1/3=x(1/2) + x(1/2)^2 + x(1/2)^3...

where each x is either 0 or 1. The first x cannot be 1 because 1/2 > 1/3
I used the same reasoning for the other x's.

How do you do it correctly?

 

[Citan Uzuki]

As a general method, I'd just do the long division in binary. See, for instance:

http://mathforum.org/library/drmath/view/55944.html
http://mathforum.org/library/drmath/view/55951.html

 

[fk378]

What am I supposed to divide by though? And what does this mean from the website you linked:
"33 / 3 (i.e. 100001 / 11)"

 

[Citan Uzuki]

You divide 1_bin = 1_dec by 11_bin = 3_dec.
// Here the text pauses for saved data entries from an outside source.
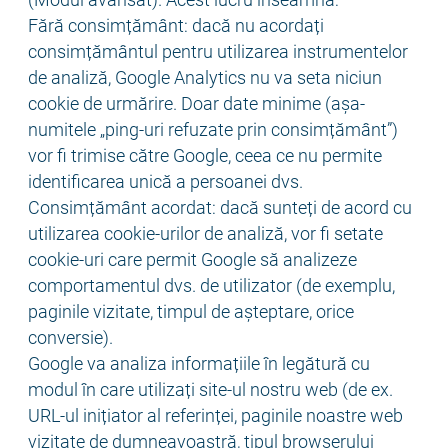
Fără consimțământ: dacă nu acordați
consimțământul pentru utilizarea instrumentelor
de analiză, Google Analytics nu va seta niciun
cookie de urmărire. Doar date minime (așa-
numitele „ping-uri refuzate prin consimțământ”)
vor fi trimise către Google, ceea ce nu permite
identificarea unică a persoanei dvs.
Consimțământ acordat: dacă sunteți de acord cu
utilizarea cookie-urilor de analiză, vor fi setate
cookie-uri care permit Google să analizeze
comportamentul dvs. de utilizator (de exemplu,
paginile vizitate, timpul de așteptare, orice
conversie).
Google va analiza informațiile în legătură cu
modul în care utilizați site-ul nostru web (de ex.
URL-ul inițiator al referinței, paginile noastre web
vizitate de dumneavoastră, tipul browserului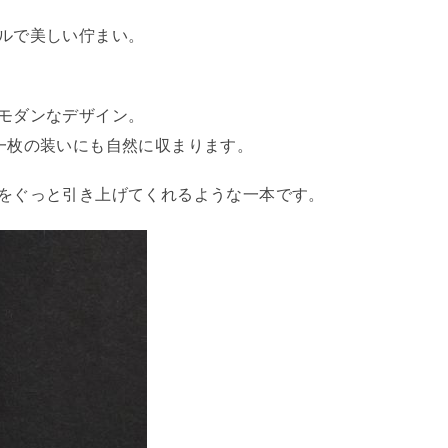
ルで美しい佇まい。
モダンなデザイン。
一枚の装いにも自然に収まります。
をぐっと引き上げてくれるような一本です。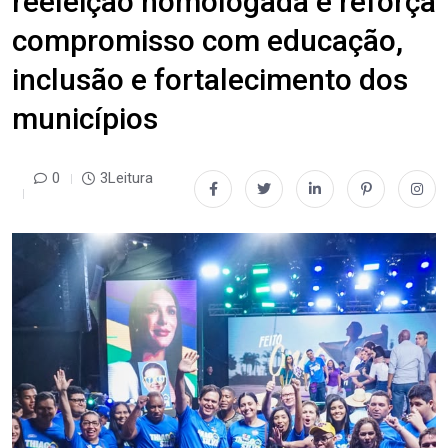
reeleição homologada e reforça
compromisso com educação,
inclusão e fortalecimento dos
municípios
0
3Leitura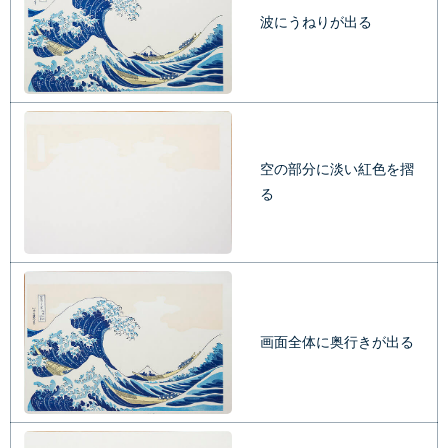
波にうねりが出る
空の部分に淡い紅色を摺
る
画面全体に奥行きが出る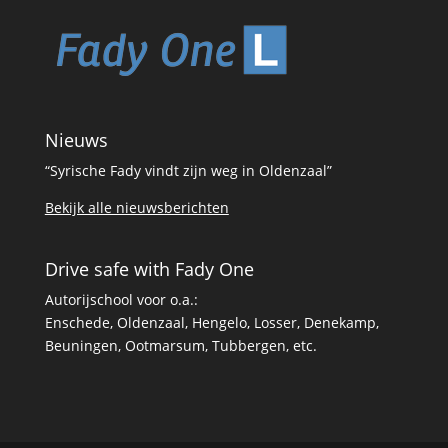
Nieuws
“Syrische Fady vindt zijn weg in Oldenzaal”
Bekijk alle nieuwsberichten
Drive safe with Fady One
Autorijschool voor o.a.:
Enschede
, Oldenzaal, Hengelo, Losser, Denekamp,
Beuningen, Ootmarsum, Tubbergen, etc.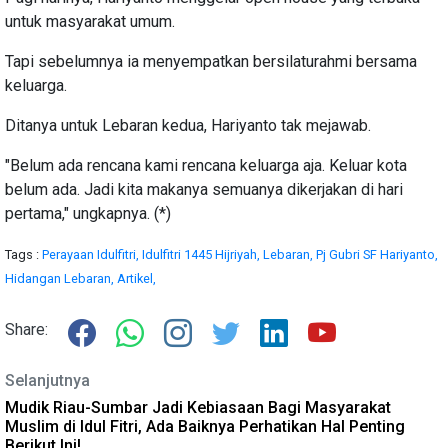
untuk masyarakat umum.
Tapi sebelumnya ia menyempatkan bersilaturahmi bersama
keluarga.
Ditanya untuk Lebaran kedua, Hariyanto tak mejawab.
"Belum ada rencana kami rencana keluarga aja. Keluar kota
belum ada. Jadi kita makanya semuanya dikerjakan di hari
pertama," ungkapnya. (*)
Tags :
Perayaan Idulfitri,
Idulfitri 1445 Hijriyah,
Lebaran,
Pj Gubri SF Hariyanto,
Hidangan Lebaran,
Artikel,
Share:
Selanjutnya
Mudik Riau-Sumbar Jadi Kebiasaan Bagi Masyarakat
Muslim di Idul Fitri, Ada Baiknya Perhatikan Hal Penting
Berikut Ini!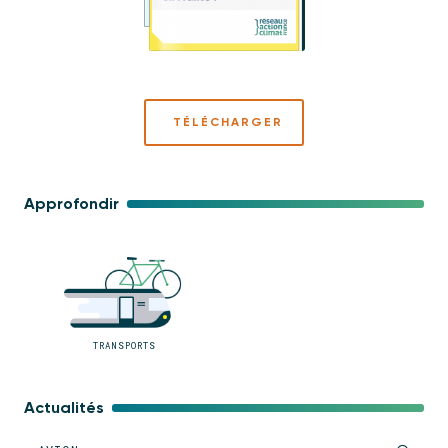
TÉLÉCHARGER
Approfondir
TRANSPORTS
Actualités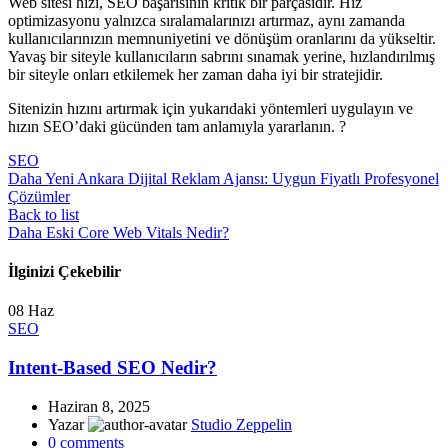
Web sitesi hızı, SEO başarısının kritik bir parçasıdır. Hız
optimizasyonu yalnızca sıralamalarınızı artırmaz, aynı zamanda
kullanıcılarınızın memnuniyetini ve dönüşüm oranlarını da yükseltir.
Yavaş bir siteyle kullanıcıların sabrını sınamak yerine, hızlandırılmış
bir siteyle onları etkilemek her zaman daha iyi bir stratejidir.
Sitenizin hızını artırmak için yukarıdaki yöntemleri uygulayın ve
hızın SEO’daki gücünden tam anlamıyla yararlanın. ?
SEO
Daha Yeni
Ankara Dijital Reklam Ajansı: Uygun Fiyatlı Profesyonel
Çözümler
Back to list
Daha Eski
Core Web Vitals Nedir?
İlginizi Çekebilir
08
Haz
SEO
Intent-Based SEO Nedir?
Haziran 8, 2025
Yazar
Studio Zeppelin
0
comments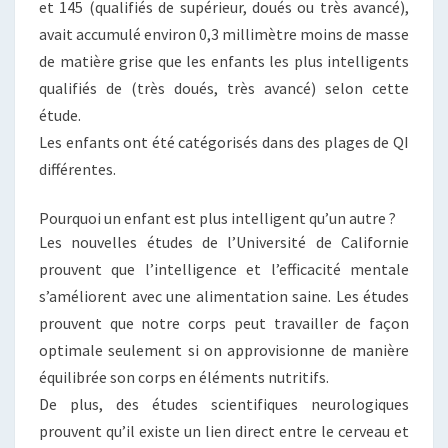
et 145 (qualifiés de supérieur, doués ou très avancé),
avait accumulé environ 0,3 millimètre moins de masse
de matière grise que les enfants les plus intelligents
qualifiés de (très doués, très avancé) selon cette
étude.
Les enfants ont été catégorisés dans des plages de QI
différentes.
Pourquoi un enfant est plus intelligent qu’un autre ?
Les nouvelles études de l’Université de Californie
prouvent que l’intelligence et l’efficacité mentale
s’améliorent avec une alimentation saine. Les études
prouvent que notre corps peut travailler de façon
optimale seulement si on approvisionne de manière
équilibrée son corps en éléments nutritifs.
De plus, des études scientifiques neurologiques
prouvent qu’il existe un lien direct entre le cerveau et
"(i.e. 100001 / 11)" is simply stating that the binary equivalent of 33_dec is 100001_bin, and that 3_dec = 11_bin, so 33/3_dec = 100001/11_bin

 

[HallsofIvy]

I would do this by saying: 1/3 is less than 1/2 but larger than 1/4: 1/3- 1/4= 1/12 so 1/3= 1/4+ 1/12. 1/12 is less than 1/8 but larger than 1/16: 1/12- 1/16= 1/48 so 1/3= 1/4+ 1/16+ 1/48. 1/48 is less than 1/32 but larger than 1/64: 1/48- 1/64= 1/192 so 1/3= 1/4+ 1/16+ 1/64+ 1/192. You should be able to see the pattern now.

 

[Citan Uzuki]

I would do this by saying: 1/3 is less than 1/2 but larger than 1/4: 1/3- 1/4= 1/12 so 1/3= 1/4+ 1/12. 1/12 is less than 1/8 but larger than 1/16: 1/12- 1/16= 1/48 so 1/3= 1/4+ 1/16+ 1/48. 1/48 is less than 1/32 but larger than 1/64: 1/48- 1/64= 1/192 so 1/3= 1/4+ 1/16+ 1/64+ 1/192. You should be able to see the pattern now.

And once you see the pattern, you could always check its correctness by summing the geometric series. I really would try to get a handle on doing arithmetic in binary though, since I think it provides more insight than just looking at the problem in longhand. After all, if the problem was "find the denary decimal expansion of 1/3", would you really set it up by saying

$$\frac{1}{3} = \frac{d_1}{10} + \frac{d_2}{10^2} + \frac{d_3}{10^3} ...$$

and trying to find the $$d_i$$, or would you take advantage of the compact notation provided by the division algorithm?